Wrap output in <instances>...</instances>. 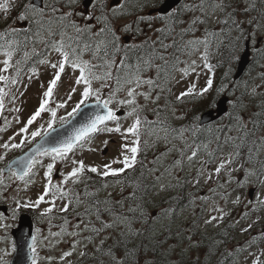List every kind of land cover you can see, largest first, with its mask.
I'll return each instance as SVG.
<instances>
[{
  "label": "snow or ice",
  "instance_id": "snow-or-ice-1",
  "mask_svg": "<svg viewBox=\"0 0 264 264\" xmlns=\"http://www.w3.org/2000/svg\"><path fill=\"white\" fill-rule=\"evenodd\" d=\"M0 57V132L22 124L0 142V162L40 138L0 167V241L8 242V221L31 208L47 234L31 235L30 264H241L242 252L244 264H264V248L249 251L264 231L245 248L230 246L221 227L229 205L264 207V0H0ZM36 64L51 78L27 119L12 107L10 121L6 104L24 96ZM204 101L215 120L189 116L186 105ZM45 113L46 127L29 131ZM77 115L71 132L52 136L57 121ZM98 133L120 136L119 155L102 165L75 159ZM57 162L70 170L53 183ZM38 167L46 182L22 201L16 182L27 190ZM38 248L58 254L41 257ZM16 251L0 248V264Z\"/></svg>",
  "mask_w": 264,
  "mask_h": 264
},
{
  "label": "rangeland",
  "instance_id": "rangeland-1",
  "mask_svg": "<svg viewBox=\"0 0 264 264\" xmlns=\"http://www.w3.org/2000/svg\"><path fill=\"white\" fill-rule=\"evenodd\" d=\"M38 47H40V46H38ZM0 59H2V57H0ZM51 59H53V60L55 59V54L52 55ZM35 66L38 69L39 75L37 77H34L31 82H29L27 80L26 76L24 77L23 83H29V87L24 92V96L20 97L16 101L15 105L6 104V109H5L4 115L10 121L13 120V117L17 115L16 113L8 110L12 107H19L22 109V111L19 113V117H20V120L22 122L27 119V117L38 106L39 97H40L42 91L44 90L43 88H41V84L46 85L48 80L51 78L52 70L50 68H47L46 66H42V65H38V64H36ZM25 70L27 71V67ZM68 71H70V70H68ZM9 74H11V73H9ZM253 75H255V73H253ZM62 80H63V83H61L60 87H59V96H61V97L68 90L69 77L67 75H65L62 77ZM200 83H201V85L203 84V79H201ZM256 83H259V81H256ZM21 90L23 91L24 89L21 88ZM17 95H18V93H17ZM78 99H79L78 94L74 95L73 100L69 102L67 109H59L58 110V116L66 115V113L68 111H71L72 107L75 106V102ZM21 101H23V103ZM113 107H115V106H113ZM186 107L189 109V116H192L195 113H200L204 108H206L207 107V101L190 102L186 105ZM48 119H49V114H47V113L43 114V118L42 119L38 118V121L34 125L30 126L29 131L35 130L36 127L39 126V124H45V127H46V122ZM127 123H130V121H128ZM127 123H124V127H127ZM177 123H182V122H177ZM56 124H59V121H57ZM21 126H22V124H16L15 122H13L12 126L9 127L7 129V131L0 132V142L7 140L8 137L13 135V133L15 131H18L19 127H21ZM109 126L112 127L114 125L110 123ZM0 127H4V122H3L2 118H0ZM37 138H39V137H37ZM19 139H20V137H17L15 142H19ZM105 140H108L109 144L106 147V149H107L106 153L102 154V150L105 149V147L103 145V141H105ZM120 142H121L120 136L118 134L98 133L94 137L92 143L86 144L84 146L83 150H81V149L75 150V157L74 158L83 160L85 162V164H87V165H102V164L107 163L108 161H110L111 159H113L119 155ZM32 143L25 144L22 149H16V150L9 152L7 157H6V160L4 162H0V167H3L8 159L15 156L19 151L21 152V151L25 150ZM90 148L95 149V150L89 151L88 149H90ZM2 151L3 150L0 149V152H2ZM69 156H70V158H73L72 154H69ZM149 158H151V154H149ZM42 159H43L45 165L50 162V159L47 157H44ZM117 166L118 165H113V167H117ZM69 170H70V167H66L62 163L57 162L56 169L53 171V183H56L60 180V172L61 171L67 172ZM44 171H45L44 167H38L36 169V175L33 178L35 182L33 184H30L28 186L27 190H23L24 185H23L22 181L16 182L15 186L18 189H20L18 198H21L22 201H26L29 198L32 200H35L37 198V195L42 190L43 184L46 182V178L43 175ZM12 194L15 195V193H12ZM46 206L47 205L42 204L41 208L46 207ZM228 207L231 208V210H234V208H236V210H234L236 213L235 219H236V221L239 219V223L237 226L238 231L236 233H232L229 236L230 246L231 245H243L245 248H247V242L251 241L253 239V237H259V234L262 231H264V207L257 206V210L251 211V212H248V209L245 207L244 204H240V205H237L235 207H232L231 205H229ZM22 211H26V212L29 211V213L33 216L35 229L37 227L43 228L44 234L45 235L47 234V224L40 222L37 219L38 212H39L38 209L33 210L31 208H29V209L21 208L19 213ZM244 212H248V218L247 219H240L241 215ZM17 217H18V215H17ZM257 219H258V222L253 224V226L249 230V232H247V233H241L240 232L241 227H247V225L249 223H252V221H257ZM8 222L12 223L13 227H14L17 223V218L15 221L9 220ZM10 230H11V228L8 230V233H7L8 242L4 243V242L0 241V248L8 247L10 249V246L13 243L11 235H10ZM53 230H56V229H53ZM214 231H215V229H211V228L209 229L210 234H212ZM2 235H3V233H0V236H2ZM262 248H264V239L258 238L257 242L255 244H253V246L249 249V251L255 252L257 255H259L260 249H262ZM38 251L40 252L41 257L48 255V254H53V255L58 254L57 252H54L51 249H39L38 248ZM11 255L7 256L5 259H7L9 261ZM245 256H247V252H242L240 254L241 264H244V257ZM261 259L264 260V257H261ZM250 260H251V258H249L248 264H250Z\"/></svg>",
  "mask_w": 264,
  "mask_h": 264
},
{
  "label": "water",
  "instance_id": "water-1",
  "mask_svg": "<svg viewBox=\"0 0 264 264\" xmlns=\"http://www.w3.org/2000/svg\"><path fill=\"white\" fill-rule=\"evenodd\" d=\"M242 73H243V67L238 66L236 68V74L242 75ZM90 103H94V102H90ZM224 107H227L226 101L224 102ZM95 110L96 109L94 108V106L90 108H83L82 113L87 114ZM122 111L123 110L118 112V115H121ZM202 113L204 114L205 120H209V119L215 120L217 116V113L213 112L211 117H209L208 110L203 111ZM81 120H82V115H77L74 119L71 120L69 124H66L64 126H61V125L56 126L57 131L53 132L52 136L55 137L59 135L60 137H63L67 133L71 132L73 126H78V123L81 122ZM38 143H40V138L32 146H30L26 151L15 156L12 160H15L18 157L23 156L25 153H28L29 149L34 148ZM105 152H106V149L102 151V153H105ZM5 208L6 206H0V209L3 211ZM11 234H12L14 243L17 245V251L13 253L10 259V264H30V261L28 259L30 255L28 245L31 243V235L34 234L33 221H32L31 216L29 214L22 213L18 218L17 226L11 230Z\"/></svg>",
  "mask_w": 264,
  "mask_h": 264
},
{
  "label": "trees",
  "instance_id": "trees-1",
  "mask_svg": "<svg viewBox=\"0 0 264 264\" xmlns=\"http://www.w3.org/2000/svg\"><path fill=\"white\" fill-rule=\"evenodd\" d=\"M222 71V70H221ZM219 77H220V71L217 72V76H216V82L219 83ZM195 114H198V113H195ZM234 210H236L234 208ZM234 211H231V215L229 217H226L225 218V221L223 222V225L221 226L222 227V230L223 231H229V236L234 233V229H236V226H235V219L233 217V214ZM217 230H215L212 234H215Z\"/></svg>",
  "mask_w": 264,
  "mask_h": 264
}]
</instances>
══════
PROMPT: Pick out each line above that contains the word "snow". Uppercase and lowercase letters must match.

COMPLETE OUTPUT:
  "label": "snow or ice",
  "instance_id": "snow-or-ice-1",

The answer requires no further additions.